───── Text shown

The development of the concept of cultural heritage in international law:

 

The protection of cultural heritage at the international level started with a discourse on the loss of cultural memory in connection with the colonial era and continued with a discussion concerning the outcomes of the massive destruction of historical monuments in the major wars of the 19th and 20th centuries; in particular the latter. It is unquestionable that UNESCO was initially designated the task of creating a legal framework to prevent the destruction of cultural heritage during times of armed conflict, which materialized with the 1954 Hague Convention.

 This UN agency was subsequently responsible for establishing international protection mechanisms to recognize and preserve cultural pieces of unique significance from physical loss. In 1972, the Convention for the Protection of the World Cultural and Natural Heritage (“the WH Convention”, or WHC) established a framework to prevent the destruction and disappearance of items of cultural and natural heritage. The scope of the Convention covers monuments, sites, objects, and artefacts, thus considering heritage as only physical pieces. This standpoint has been justified for two reasons. Firstly, it was tangible heritage that had been

primarily destroyed or illegally traded during wartime. Secondly, for many scientific disciplines the materiality of physical objects guarantees a basis for reliable evidence. However, only those cultural elements which are considered to be of “outstanding value” for the whole of humankind will be granted recognition under the WHC. The concept of universal values worth protecting has been dominant across all fields of international law and has also established a system for international cooperation in the cultural heritage field. Despite the former appreciation for the concept of universality, current scholarship has largely criticized it as tending to homogenize cultural elements. Moreover, the current literature attacks the notion that some sites and monuments are more valuable than others due to their “universal” significance. This has given rise to tension between “universal heritage” and “heritage of local and/or Indigenous significance”, the latter of which can be challenged by grass-roots initiatives, leading to conflicts between local communities and officials. Since the 1970s, heritage theory has been gradually and incrementally influenced by Indigenous peoples’ ontologies and the then-emerging Indigenous peoples’ rights movement.

──────────
───── Dataset records

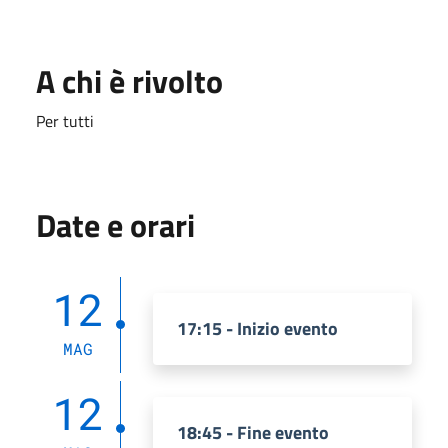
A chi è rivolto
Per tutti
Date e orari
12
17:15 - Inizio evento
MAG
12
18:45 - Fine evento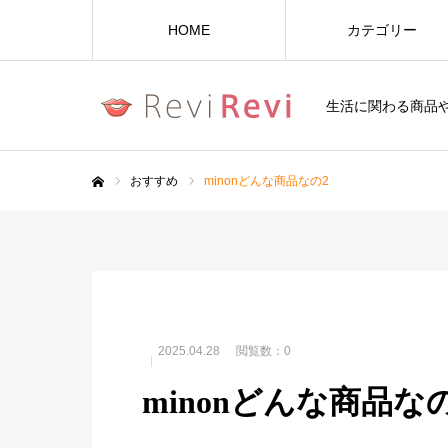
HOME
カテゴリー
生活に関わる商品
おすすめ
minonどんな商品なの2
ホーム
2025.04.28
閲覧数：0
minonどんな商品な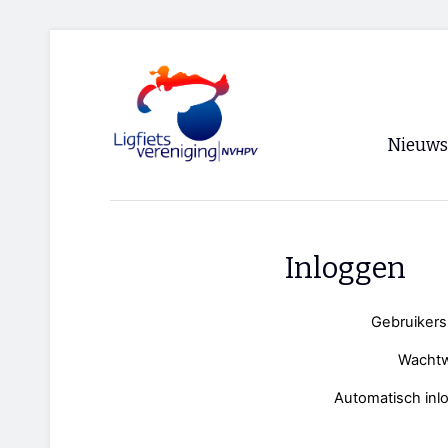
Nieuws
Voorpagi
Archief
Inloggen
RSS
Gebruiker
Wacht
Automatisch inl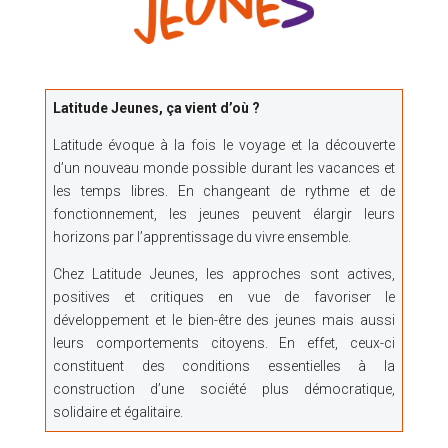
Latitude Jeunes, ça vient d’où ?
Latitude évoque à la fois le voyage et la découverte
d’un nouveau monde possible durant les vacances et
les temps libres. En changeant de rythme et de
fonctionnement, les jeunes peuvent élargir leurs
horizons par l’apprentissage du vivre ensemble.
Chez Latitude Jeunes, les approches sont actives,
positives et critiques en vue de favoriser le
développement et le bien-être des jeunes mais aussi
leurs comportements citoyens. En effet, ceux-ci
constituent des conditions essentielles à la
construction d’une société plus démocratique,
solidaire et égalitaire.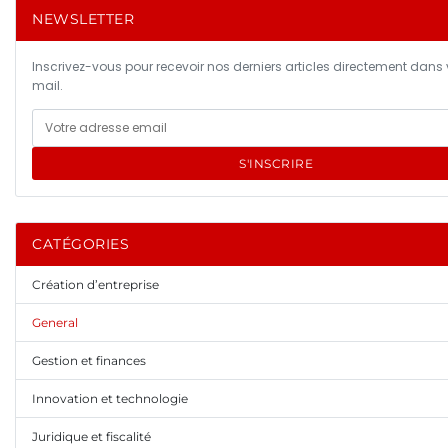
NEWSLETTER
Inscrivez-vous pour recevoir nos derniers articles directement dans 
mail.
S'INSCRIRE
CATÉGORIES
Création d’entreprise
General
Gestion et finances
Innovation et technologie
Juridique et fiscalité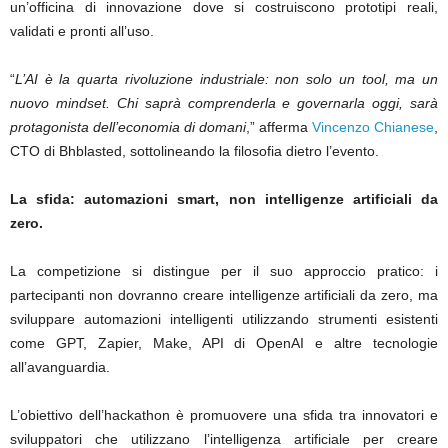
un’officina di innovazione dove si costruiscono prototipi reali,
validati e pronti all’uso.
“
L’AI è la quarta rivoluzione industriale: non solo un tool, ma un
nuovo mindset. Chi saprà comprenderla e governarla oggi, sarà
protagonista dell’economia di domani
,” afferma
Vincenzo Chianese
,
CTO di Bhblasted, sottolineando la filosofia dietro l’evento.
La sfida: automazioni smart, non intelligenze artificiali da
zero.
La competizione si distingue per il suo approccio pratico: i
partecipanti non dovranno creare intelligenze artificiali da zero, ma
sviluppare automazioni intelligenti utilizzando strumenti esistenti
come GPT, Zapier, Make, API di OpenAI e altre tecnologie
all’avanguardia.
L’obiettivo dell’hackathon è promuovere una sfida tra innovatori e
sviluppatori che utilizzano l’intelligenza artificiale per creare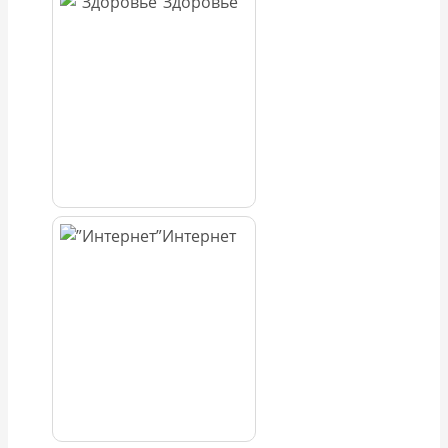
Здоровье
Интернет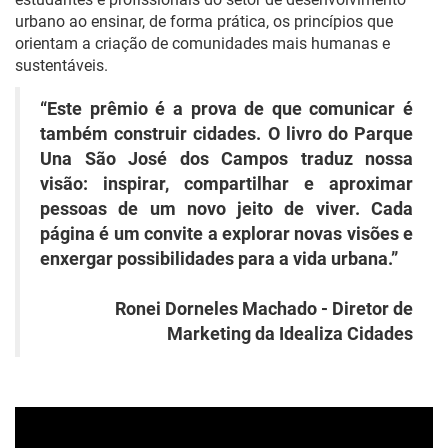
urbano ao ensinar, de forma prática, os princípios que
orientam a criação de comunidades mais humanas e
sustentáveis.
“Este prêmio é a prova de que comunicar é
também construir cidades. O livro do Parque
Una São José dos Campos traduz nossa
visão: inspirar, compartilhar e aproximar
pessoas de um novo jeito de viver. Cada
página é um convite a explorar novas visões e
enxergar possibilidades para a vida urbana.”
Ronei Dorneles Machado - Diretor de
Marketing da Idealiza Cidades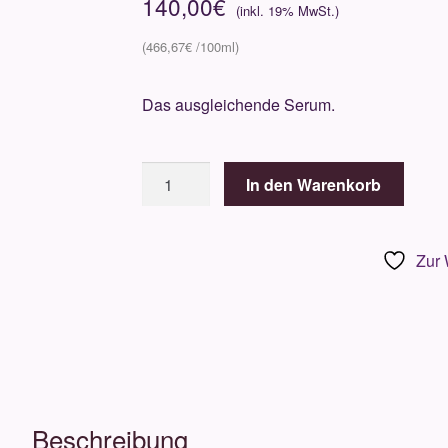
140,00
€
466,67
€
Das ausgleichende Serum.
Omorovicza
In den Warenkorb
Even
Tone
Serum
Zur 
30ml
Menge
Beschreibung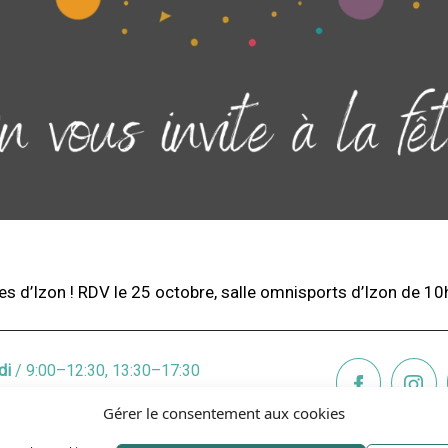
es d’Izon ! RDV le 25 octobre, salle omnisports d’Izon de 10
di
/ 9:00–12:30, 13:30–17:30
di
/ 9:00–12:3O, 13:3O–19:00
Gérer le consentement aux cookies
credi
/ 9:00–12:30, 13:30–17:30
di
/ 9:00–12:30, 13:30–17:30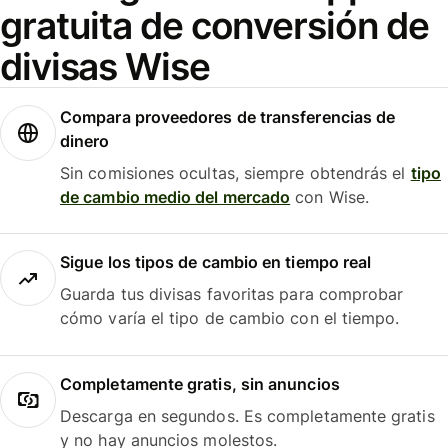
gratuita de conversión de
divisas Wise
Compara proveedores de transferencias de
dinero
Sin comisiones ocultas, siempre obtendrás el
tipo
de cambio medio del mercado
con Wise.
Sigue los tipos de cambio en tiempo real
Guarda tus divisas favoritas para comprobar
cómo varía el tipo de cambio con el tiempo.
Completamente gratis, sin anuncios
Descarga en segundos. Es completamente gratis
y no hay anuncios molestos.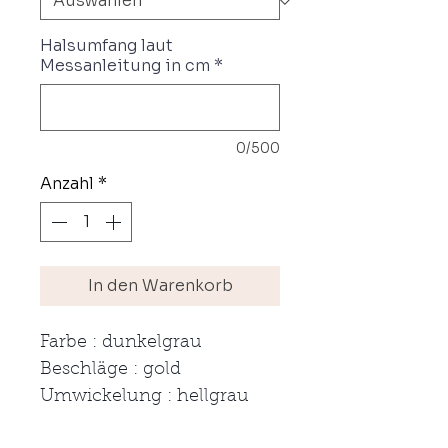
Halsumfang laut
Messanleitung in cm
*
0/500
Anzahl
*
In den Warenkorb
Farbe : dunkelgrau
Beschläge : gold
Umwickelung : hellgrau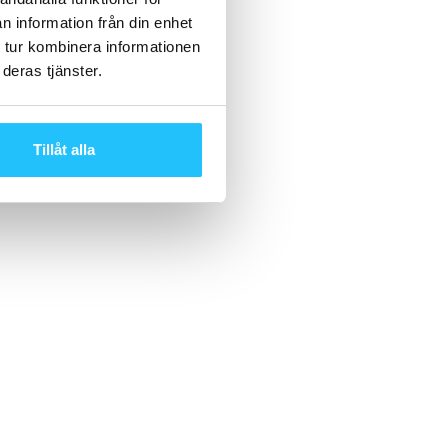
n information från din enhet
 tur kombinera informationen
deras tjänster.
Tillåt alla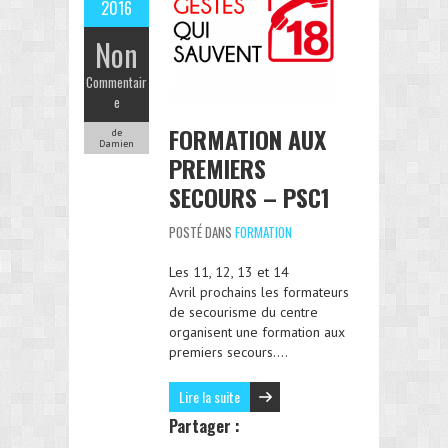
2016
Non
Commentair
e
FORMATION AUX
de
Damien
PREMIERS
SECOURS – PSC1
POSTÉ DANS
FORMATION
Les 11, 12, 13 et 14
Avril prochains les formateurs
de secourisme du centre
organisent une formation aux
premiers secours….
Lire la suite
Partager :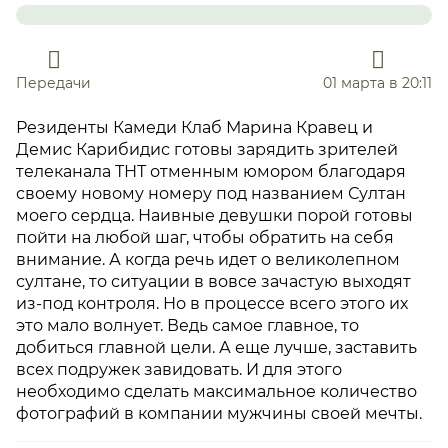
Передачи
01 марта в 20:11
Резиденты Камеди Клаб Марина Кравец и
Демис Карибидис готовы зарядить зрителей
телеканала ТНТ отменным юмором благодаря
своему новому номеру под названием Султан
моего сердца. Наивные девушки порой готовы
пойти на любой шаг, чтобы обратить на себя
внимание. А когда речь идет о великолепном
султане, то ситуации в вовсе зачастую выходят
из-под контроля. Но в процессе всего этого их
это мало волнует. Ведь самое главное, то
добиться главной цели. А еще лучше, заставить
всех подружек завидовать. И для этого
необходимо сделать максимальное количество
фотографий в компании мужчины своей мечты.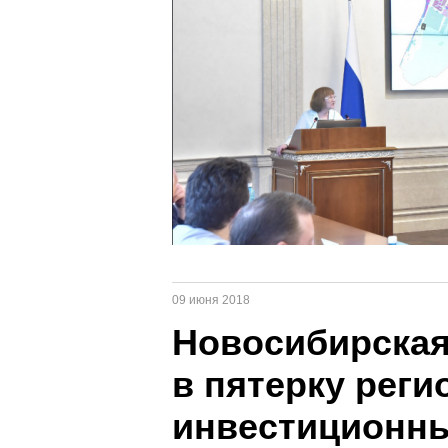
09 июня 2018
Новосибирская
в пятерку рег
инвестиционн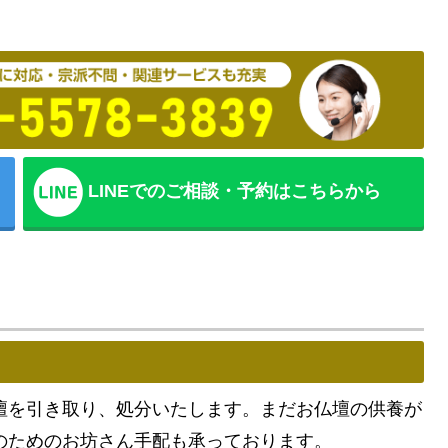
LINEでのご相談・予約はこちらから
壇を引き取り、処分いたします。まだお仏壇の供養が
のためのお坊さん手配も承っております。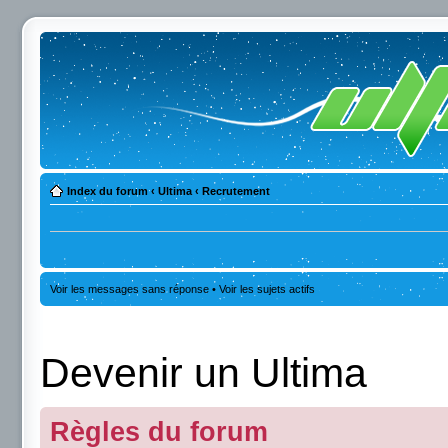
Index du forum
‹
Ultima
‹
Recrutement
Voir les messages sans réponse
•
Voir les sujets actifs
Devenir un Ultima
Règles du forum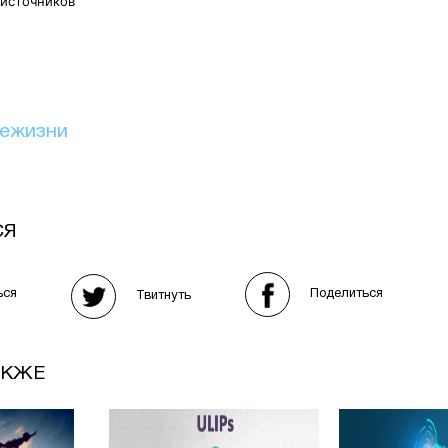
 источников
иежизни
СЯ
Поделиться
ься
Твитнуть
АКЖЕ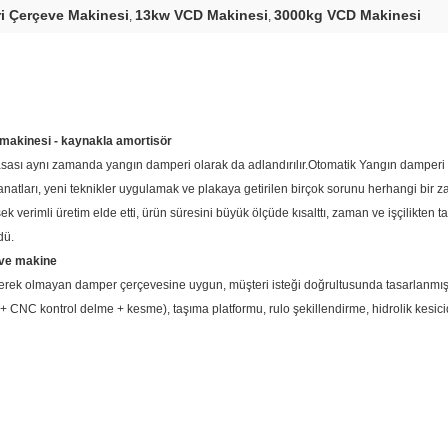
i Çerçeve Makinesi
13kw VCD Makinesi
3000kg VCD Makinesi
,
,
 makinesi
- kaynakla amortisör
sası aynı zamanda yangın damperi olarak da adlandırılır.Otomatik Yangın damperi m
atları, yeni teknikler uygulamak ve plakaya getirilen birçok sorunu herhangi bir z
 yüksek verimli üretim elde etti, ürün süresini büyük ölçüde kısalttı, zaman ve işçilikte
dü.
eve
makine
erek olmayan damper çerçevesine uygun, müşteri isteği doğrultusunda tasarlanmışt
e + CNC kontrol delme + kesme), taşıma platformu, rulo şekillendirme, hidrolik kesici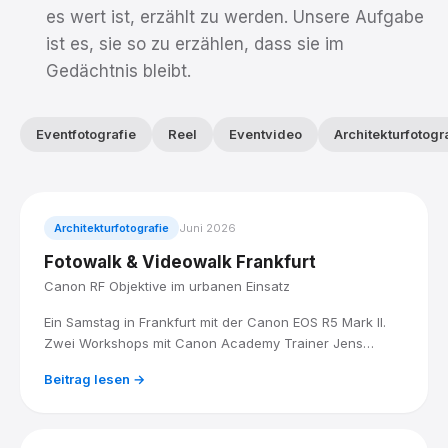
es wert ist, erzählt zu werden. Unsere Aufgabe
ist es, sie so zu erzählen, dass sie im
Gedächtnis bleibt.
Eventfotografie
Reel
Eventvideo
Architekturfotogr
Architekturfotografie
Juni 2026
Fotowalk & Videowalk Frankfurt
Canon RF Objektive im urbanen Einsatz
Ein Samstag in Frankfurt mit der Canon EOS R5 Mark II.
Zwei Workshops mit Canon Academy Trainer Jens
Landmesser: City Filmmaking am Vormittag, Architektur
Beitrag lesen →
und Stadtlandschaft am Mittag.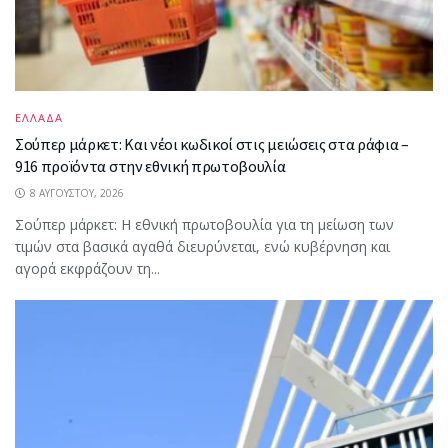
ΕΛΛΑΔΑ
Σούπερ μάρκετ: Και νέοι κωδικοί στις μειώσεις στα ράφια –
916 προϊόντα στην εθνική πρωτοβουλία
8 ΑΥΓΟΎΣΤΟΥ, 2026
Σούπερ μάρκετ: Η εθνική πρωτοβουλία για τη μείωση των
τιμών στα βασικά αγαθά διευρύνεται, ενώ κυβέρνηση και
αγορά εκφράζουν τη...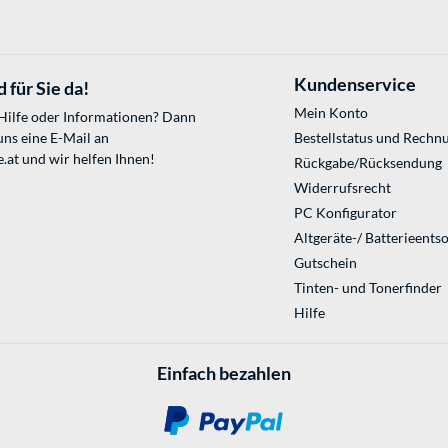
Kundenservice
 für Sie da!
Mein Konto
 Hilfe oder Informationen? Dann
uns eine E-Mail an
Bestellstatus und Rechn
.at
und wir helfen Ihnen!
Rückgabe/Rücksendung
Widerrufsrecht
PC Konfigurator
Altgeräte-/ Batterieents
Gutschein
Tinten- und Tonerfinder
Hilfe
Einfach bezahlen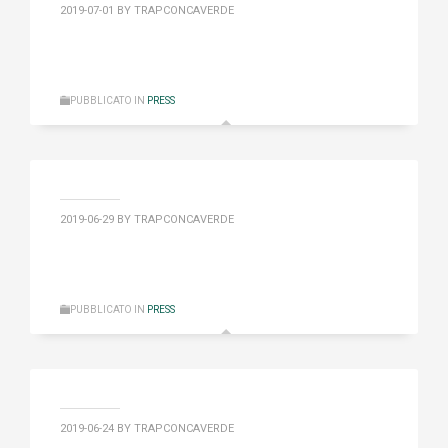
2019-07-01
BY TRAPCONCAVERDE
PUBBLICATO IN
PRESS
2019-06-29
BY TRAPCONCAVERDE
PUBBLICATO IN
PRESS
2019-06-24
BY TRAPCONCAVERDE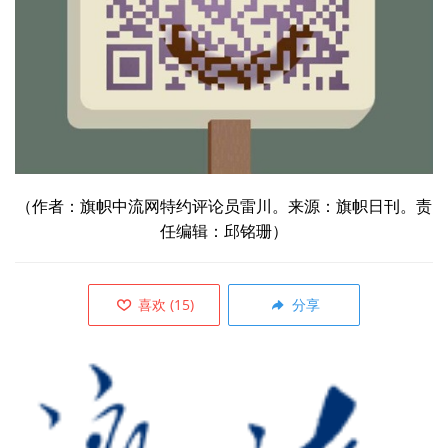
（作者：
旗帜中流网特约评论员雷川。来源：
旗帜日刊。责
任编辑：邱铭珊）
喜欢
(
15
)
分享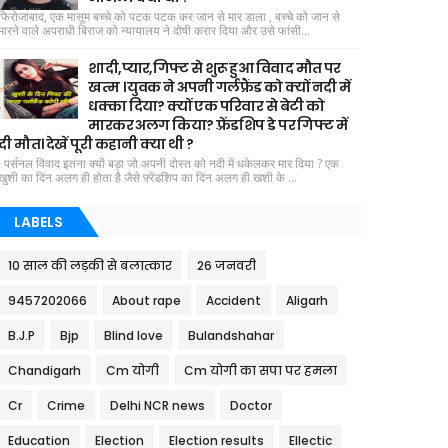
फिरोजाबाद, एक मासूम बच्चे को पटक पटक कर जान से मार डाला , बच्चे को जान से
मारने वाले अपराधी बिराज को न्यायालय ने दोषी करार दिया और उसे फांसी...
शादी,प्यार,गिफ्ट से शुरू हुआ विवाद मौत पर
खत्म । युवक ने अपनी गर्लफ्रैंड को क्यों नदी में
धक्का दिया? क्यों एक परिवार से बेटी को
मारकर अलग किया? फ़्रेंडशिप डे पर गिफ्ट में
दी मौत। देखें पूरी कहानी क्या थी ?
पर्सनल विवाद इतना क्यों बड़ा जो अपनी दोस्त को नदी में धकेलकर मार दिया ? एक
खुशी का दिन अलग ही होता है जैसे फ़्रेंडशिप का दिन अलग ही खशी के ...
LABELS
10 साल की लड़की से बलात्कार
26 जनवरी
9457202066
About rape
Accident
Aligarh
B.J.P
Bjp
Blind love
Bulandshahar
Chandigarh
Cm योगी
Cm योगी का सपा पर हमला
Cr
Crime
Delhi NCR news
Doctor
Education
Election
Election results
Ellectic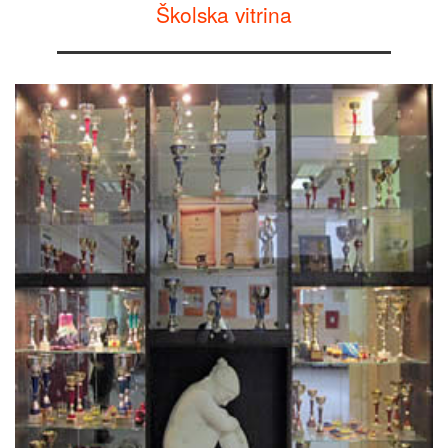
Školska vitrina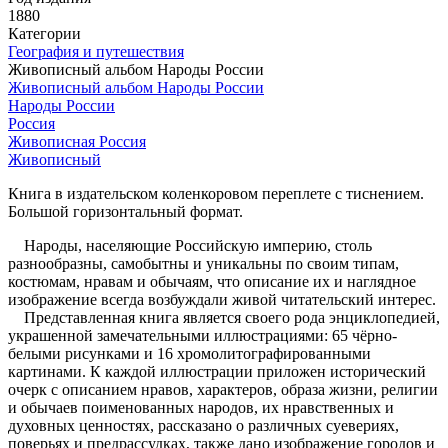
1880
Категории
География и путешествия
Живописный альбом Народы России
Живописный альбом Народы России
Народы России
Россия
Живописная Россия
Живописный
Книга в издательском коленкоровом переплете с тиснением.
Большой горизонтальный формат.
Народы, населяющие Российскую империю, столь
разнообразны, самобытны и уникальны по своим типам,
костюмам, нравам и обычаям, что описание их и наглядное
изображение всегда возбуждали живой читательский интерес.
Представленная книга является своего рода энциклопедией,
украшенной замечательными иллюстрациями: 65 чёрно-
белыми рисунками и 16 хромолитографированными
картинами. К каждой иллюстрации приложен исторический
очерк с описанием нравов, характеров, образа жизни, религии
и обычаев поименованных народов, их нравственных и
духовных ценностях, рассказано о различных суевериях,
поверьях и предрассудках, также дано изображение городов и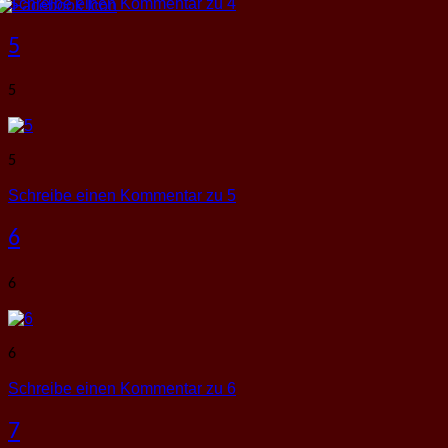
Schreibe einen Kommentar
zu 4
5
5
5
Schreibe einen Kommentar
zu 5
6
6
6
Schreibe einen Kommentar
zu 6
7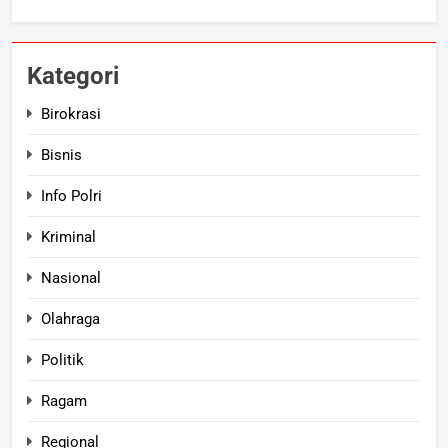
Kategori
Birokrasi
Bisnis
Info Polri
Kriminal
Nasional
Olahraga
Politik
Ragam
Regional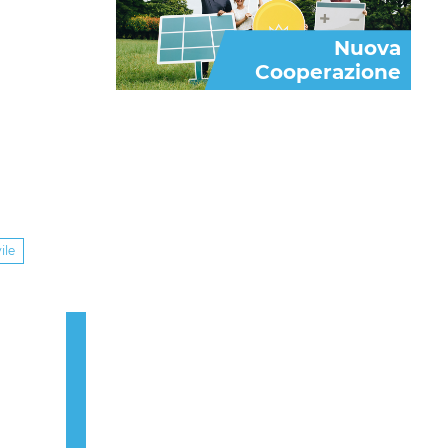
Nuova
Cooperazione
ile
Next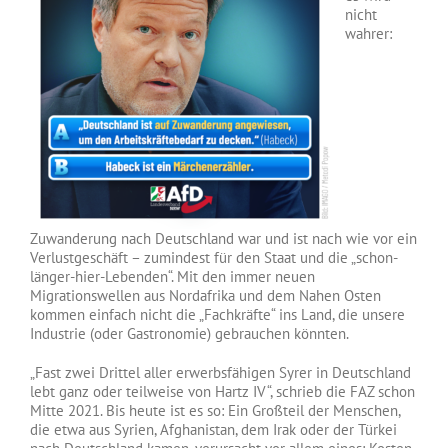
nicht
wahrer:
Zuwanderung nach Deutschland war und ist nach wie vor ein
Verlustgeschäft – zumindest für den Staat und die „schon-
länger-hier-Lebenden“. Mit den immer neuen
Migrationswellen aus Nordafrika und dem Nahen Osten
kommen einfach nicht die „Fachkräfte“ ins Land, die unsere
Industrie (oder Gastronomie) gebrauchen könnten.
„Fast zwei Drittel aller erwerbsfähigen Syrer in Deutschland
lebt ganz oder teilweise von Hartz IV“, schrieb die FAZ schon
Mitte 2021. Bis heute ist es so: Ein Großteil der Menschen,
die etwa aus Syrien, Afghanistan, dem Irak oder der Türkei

──────────

__Job item 1__
List the four kinds of items that the scope of the 1972 Convention covers, according to the passage on cultural heritage in international law.
__Job item 2__
In the passage on cultural heritage in international law, which instrument gave form to UNESCO's legal framework against destroying cultural heritage during armed conflict?
The rows are separate material, apart from the passage on cultural heritage in international law.

__Output 1__
Monuments, sites, objects, and artefacts.

__Output 2__
The 1954 Hague Convention.